Heute soll es in diese Artikel malwieder um ein paar Fakten über Brasilien gehen. In diesem Fall über die Flora und Fauna Brasiliens. Viele von euch wissen sicher, dass Brasilien über eine der artenreichsten Ländern der Erde zählt –wenn nicht das Artenreichste. Deshalb in Folgendem einfach einmal etwas über Brasiliens Flora und Fauna.

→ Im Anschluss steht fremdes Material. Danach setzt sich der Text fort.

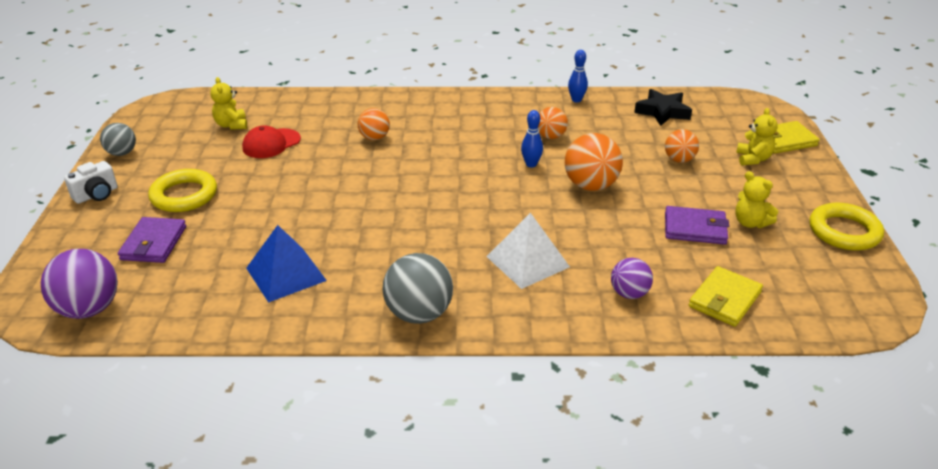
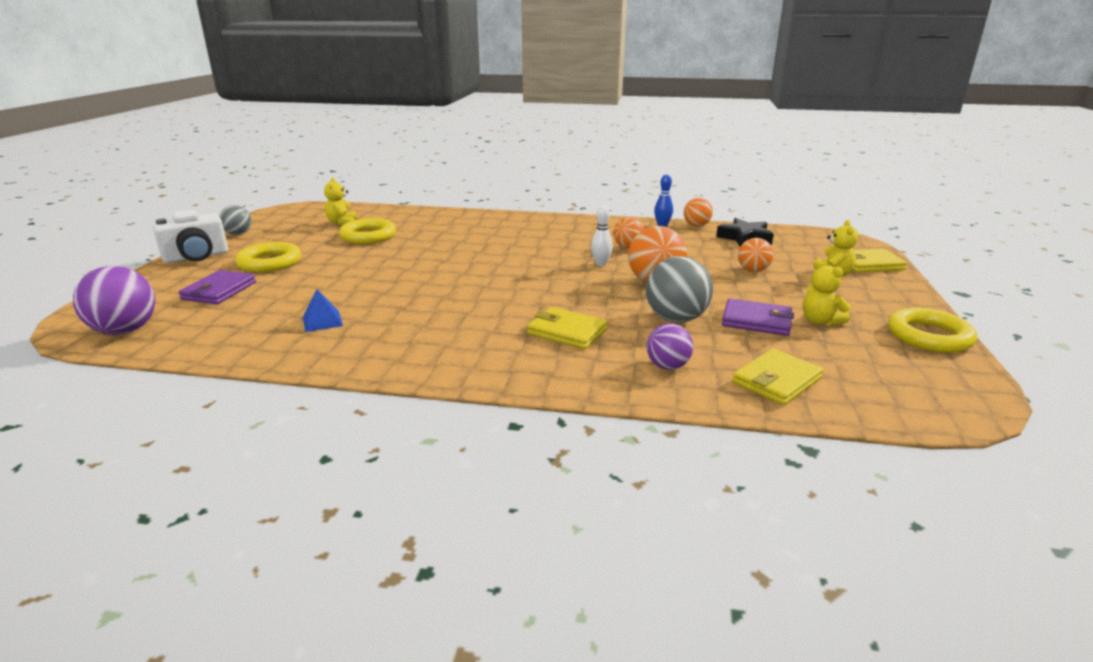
camera: 10 degrees right, 10 degrees down
(96, 195) = (196, 257): white camera -> white camera, size x1.51
(271, 144) = (368, 236): red cap -> yellow ring
(286, 274) = (322, 321): blue pyramid -> blue pyramid, size x0.58
(374, 138) = (462, 238): orange ball -> orange ball (696, 225)
(419, 314) = (434, 362): grey ball -> grey ball (676, 319)
(527, 261) = (567, 332): white pyramid -> yellow wallet
(531, 164) = (601, 264): blue bowling pin -> white bowling pin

Noch vor Kolumbien, Mexiko und Indonesien  ist Brasilien das artenreichste Land der Erde. Entdeckt wurden bislang rund 3000 Wirbeltier-, 3000 Süßwasserfisch-, 55.000 Blütenpflanzen-, 517 Amphibien- und 51 Primaten-Arten. Allein 207 dieser Tierarten sind vom Aussterben bedroht. Auch der Regenwald verkleinert sich bekanntlich stetig. Zu frühen Kolonialzeiten war noch etwa 60 % der Landesfläche mit Wald bedeckt, heute ist es nur noch ein Drittel davon. Der immergrüne tropische Regenwald im Amazonasbecken ist das größte zusammenhängende Waldgebiet. Bislang wurden mehr als 2500 Baumarten entdeckt. Fast alle dieser bis zu 60 m hohen Bäume finden sich im von Überschwemmungen verschonten Eté-Wald der Terra firme, die wiederum 98 % des Amazonasgebiets umfasst. Außerdem wachsen in diesem Gebiet u.a. der Gummibaum , verschiedene Farb- und Edelhölzer, Fruchtbäume (z. B. Paranussbaum) und Heilpflanzen. Auffällig sind die etwa 1000 verschiedenen Farn und Orchideen Arten. Neben der terra firme gibt es die Várzea, die bei Hochwasser überschwemmt ist. Dort wachsen Jupati- und Miriti-Palmen. Das Igapó-Gebiet ist dagegen ständig überschwemmt. Als typische Pflanze in diesem Gebiet gilt die Açaí-Palme. Auf dem Amazonas, aber vor allem auf seinen Nebenflüssen, wachsen Seerosen, deren Blüten 30 bis 40 cm groß werden können. Entlang der Küste Amazoniens (mit Ausnahme der eigentlichen Amazonasmündung) finden sich ausgedehnte Mangrovenwälder, die allerdings mit sechs Mangrovenbaum-Arten verhältnismäßig artenarm sind.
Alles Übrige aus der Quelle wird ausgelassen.